The customer base of Rand Water comprises metropolitans, local municipalities, industry and other small consumers.

“In addition to the provisions in these contracts, Rand Water has carefully crafted a Customer Charter in line with its values that guides Rand Water as it provides its services. The Customer Charter dictates that Rand Water issues notifications to the customers whenever supply interruptions are planned,” Hashatse said during a press briefing on Tuesday.

“Rand Water has without fail, communicated to the customers whenever there are planned, or emergency, supply interruptions. In addition to the direct customer communications, Rand Water further releases media statements to this effect. This includes the currently planned maintenance programme.”
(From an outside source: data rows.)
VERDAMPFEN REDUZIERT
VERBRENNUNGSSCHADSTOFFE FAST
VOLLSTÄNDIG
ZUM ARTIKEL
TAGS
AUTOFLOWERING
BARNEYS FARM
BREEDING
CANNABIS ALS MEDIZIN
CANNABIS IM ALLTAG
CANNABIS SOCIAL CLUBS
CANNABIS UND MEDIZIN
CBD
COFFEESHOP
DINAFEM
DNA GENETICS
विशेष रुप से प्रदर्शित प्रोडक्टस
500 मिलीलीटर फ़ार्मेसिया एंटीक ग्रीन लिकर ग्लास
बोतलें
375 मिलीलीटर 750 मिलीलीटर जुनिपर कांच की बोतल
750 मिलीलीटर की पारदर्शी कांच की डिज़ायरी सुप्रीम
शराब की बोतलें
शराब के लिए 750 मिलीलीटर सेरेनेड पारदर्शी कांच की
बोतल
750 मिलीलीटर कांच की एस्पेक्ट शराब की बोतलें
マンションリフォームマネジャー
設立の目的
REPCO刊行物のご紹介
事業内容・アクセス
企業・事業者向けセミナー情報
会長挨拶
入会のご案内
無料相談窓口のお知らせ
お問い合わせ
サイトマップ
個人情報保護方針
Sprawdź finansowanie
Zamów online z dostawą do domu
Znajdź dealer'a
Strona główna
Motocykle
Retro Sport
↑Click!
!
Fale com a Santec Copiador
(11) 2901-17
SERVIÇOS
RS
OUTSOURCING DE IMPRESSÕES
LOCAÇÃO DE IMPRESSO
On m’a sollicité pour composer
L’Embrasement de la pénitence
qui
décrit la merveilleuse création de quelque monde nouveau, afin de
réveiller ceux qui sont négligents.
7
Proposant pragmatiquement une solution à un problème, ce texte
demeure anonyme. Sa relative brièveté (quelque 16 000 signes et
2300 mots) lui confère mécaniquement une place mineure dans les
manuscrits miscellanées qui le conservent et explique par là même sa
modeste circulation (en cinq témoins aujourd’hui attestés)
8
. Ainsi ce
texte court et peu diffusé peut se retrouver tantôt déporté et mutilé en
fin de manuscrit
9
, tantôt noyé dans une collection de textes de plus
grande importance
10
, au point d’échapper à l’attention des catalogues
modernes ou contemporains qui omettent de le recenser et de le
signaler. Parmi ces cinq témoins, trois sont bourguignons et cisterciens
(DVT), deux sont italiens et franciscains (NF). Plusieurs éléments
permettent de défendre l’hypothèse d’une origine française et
Further to accusations that Rand Water fails to provide water tankers, she said that the responsibility of reticulating water to the consumers rests with the metropolitans and municipalities.

“Therefore, Rand Water does not provide water tankers. This remains the responsibility of the metropolitans and municipalities as per agreements with our municipalities hence the issuance of 21 days’ notices to municipalities,” she clarified.

“That is why advanced notice is provided, so the municipalities can plan accordingly.”

“However, we do not just fold our hands and say it is not our legal responsibility,” she said, noting that Rand Water, on a number of occasions, assisted the City of Johannesburg with water tankers when it was requested.

Meanwhile, she said that the allegations that Rand Water has asbestos pipes that burst regularly in the network is inaccurate.

“Rand Water does not have any asbestos pipes. All the recent interruptions have had to do with plant maintenance or energy failure supply that slows down the purification and distribution of water.”

“Pipe burst and leaking pipes happen within the reticulation space commonly. That has nothing to do with Rand water, that has to do with the municipalities. These leaking pipes in the municipal space account for 40% of water losses.”

“That does not mean we do not experience outages for whatever reasons, but, by and large, in most cases, water outages are not as a result of the services that Rand Water renders in terms of bulk water. It is more localised, it is more in relation to local municipalities,” added Water and Sanitation Minister Senzo Mchunu, displaying his support for Rand Water.

Rand Water works continuously to safeguard – and augment –  its infrastructure, with plans to spend close to R25-billion in the next five years to upgrade the infrastructure to meet current and future water requirements of the municipalities.

Rand Water CEO Sipho Mosai said that Rand Water operates a 4 300-million litres of water a day system running through a 3 500 km spaghetti network and connected to 300 reservoirs and storage dams.

This equates to 2 000 Olympic size swimming pools containing 2.5-million litres of water each.

“You can not run a network as big as this without maintenance, refurbishment or replacement,” he said, noting that this is undertaken through its management strategy.

In the current financial year, Rand Water plans to spend R2.6-billion on the refurbishment, upgrading and the replacement of pipelines. In the next five years, R25-billion to R28-billion will be spent to augment the system.

“Rand Water has also committed to assisting, where possible, our municipal customers in and around Gauteng to address their high water losses of more than 40% as a result of their ageing infrastructure that includes asbestos pipes in their value chain,” Hashatse said.